Your goal
Please repeat, from the entries that follow, the lines from the one containing "ring pip: (521, 353)" through the one containing "thumb tip: (501, 278)" exactly, adding nothing.

Material shown
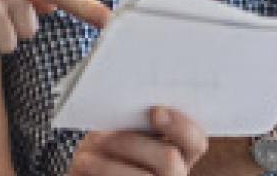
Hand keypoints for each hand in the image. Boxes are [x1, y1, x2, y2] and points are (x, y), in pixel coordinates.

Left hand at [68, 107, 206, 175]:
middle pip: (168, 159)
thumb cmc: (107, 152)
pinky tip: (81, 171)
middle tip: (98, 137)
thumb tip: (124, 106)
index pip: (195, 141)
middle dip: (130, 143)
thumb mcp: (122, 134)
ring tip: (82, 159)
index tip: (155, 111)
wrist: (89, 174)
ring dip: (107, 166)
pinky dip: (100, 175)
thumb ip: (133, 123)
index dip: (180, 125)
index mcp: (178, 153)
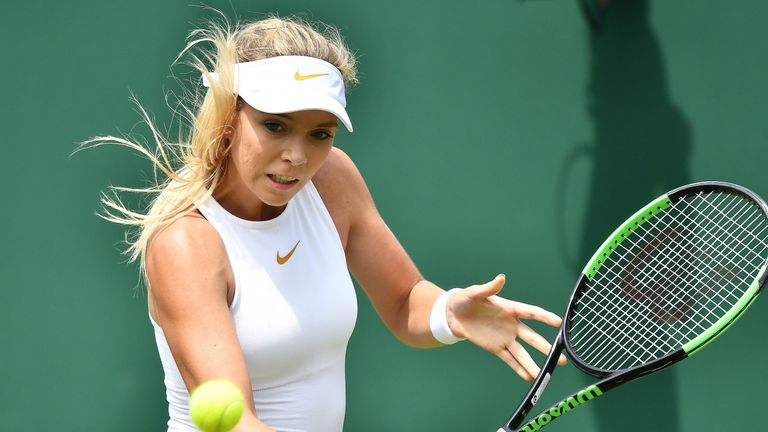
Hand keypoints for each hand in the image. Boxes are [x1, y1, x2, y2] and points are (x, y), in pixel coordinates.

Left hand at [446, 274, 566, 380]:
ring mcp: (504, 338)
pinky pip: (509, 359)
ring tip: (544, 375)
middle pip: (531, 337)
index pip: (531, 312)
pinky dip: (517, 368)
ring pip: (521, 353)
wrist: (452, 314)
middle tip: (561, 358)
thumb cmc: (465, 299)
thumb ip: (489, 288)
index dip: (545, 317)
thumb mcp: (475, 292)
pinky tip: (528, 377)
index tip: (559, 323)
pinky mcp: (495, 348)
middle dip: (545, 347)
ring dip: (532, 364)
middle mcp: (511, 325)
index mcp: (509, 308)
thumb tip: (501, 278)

...

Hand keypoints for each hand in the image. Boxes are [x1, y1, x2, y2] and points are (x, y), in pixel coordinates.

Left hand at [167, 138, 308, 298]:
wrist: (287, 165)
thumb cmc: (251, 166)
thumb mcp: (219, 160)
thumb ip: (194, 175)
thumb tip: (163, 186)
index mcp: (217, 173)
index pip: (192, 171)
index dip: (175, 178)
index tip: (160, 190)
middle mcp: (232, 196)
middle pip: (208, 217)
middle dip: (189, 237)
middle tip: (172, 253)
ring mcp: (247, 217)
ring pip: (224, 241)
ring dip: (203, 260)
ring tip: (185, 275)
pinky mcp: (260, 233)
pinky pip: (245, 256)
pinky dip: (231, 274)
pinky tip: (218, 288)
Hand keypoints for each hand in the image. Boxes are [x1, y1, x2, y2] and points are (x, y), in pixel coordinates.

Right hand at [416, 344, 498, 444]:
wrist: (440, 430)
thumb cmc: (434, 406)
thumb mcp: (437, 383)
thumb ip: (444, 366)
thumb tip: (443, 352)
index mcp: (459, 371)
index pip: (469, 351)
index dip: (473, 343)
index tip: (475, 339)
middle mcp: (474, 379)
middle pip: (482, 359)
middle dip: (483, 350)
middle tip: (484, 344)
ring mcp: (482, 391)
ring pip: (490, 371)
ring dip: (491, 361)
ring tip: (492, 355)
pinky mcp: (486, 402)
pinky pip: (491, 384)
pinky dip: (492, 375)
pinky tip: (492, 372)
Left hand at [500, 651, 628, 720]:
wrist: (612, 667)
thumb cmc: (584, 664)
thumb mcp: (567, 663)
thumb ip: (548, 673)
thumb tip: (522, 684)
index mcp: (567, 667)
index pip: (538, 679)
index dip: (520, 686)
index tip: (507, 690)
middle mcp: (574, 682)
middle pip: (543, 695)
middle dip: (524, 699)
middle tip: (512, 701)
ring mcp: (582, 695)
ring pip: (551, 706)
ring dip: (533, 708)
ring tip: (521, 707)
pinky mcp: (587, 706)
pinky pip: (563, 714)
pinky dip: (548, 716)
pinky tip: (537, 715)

Reply to the exercise
ring pip: (521, 353)
wrist: (452, 314)
middle tip: (561, 358)
thumb cmc: (465, 299)
thumb ip: (489, 288)
index dip: (545, 317)
thumb mcp: (475, 292)
pinky tip: (528, 377)
index tip: (559, 323)
pinky mcp: (495, 348)
middle dip: (545, 347)
ring dip: (532, 364)
middle mcp: (511, 325)
index mcp: (509, 308)
thumb tip: (501, 278)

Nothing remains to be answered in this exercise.